US 12,093,839 B2
Entity learning recognition
Gaurav Goswami, New Deli (IN); Sharathchandra Umapathirao Pankanti, Yorktown Heights, NY (US); and Nalini K. Ratha, Yorktown Heights, NY (US)
Assigned to INTERNATIONAL BUSINESS MACHINES CORPORATION, Armonk, NY (US)
Filed by International Business Machines Corporation, Armonk, NY (US)
Filed on Apr. 29, 2021, as Appl. No. 17/243,786.

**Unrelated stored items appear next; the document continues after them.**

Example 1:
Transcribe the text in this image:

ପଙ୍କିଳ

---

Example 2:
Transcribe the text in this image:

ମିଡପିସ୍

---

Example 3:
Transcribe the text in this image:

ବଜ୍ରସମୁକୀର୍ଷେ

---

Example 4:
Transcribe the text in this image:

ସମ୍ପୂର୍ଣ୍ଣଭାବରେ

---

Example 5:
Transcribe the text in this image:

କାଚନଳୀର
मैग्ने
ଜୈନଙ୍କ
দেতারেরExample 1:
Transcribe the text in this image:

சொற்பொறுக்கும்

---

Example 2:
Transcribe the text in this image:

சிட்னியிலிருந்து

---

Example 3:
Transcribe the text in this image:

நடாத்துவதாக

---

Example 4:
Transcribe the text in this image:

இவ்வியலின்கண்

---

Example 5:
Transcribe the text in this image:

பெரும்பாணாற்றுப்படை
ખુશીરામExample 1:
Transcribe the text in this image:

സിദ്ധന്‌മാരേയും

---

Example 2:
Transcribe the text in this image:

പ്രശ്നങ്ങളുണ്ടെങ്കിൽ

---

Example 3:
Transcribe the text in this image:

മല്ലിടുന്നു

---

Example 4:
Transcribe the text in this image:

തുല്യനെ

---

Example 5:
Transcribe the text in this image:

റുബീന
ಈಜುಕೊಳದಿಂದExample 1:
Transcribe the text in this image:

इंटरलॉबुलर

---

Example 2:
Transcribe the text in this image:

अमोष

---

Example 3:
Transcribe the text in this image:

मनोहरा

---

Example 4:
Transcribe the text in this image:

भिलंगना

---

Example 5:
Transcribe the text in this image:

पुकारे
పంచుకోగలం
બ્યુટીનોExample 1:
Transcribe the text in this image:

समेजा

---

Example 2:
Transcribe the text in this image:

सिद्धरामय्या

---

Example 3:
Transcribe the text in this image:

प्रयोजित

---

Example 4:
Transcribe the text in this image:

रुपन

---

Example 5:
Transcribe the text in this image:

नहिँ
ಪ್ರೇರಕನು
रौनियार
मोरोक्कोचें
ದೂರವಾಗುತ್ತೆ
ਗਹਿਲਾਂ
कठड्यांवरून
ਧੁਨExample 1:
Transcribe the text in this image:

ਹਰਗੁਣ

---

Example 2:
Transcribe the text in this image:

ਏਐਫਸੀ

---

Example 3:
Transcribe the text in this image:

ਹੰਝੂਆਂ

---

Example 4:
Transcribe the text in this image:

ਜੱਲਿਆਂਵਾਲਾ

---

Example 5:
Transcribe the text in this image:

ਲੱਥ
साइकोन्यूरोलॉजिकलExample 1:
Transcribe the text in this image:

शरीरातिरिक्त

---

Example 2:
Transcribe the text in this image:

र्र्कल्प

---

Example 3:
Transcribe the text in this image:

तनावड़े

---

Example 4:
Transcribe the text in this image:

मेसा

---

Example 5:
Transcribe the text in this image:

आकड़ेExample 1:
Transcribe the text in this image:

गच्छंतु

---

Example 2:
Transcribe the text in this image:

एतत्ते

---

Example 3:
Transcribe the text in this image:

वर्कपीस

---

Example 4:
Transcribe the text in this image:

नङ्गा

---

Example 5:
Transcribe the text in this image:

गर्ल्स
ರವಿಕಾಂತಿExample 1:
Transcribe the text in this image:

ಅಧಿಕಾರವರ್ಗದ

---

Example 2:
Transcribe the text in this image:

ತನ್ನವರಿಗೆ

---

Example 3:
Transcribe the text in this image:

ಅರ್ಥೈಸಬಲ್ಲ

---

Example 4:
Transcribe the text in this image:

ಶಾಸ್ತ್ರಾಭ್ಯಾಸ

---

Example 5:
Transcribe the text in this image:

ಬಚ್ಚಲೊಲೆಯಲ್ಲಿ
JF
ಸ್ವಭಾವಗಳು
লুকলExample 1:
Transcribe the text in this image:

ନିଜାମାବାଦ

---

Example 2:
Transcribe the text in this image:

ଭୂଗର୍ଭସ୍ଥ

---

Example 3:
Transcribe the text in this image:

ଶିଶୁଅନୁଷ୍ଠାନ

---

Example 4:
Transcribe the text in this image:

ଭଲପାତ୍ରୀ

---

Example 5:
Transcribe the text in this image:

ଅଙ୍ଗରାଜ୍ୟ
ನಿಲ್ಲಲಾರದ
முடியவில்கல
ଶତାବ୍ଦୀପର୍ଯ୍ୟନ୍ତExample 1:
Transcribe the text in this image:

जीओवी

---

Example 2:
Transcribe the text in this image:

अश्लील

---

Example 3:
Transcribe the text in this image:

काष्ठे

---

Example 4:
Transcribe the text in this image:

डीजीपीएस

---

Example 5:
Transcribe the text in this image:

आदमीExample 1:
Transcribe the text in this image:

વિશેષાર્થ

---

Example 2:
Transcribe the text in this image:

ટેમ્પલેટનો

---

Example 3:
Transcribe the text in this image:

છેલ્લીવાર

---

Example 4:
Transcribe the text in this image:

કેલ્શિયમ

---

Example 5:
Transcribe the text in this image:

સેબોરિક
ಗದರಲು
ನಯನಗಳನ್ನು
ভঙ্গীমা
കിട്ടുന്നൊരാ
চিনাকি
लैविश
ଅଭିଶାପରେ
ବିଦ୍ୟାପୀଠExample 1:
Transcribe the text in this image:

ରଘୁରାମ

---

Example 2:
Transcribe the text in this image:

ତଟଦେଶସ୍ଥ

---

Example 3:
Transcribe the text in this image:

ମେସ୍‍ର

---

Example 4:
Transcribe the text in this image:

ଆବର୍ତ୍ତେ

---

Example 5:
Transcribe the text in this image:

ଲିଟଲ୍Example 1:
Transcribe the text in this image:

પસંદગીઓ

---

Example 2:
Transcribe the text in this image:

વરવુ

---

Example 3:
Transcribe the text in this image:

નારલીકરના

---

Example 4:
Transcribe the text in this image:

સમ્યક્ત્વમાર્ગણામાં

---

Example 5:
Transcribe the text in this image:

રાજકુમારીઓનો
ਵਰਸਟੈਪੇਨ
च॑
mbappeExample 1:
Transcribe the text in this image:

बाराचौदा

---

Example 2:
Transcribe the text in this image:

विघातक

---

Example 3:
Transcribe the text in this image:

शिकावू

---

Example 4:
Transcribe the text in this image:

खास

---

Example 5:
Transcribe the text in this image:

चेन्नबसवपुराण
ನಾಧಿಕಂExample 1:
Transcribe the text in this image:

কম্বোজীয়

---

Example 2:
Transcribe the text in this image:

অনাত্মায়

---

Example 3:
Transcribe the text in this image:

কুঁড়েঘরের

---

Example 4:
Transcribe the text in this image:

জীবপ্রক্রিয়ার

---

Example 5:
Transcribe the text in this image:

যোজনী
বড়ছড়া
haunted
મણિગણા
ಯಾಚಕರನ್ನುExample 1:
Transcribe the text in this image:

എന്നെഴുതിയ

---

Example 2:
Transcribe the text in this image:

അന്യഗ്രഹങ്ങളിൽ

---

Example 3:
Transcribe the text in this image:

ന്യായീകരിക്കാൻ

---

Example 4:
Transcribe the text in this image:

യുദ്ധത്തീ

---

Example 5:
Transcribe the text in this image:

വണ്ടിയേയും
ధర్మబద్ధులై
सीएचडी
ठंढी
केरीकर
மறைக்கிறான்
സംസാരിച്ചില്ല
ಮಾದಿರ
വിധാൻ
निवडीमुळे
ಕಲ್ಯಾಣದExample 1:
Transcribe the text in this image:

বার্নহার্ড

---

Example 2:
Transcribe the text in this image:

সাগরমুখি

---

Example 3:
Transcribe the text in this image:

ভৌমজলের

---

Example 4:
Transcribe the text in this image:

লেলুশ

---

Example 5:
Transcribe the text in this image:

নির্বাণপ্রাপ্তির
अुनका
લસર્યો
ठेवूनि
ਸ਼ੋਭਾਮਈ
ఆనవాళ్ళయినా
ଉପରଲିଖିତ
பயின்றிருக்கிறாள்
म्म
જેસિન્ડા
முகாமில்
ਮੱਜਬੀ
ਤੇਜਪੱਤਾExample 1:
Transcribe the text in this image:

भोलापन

Application 17/243,786 is a division of application No. 15/472,837, filed on Mar. 29, 2017, granted, now 11,093,796.
Prior Publication US 2021/0248424 A1, Aug. 12, 2021
This patent is subject to a terminal disclaimer.
Int. Cl. G06N 5/022 (2023.01); G06F 18/21 (2023.01); G06F 18/214 (2023.01); G06N 20/00 (2019.01); G06V 10/774 (2022.01); G06V 10/776 (2022.01)
CPC G06N 5/022 (2013.01) [G06F 18/2148 (2023.01); G06F 18/217 (2023.01); G06N 20/00 (2019.01); G06V 10/7747 (2022.01); G06V 10/776 (2022.01)] 9 Claims
OG exemplary drawing
 
1. A computer-implemented entity learning recognition training method, comprising:
in the training phase:
selecting a structural element from a plurality of structural elements;
for an entity comprising a language structure in a training database:
associating the structural element with an attribute in an aspect of the entity;
generating an augmented entity based on a combination of the structural element and the attribute; and
adding the augmented entity to the training database which creates an augmented database; and
training a model based on a combination of the original entity and the augmented entity in the augmented database.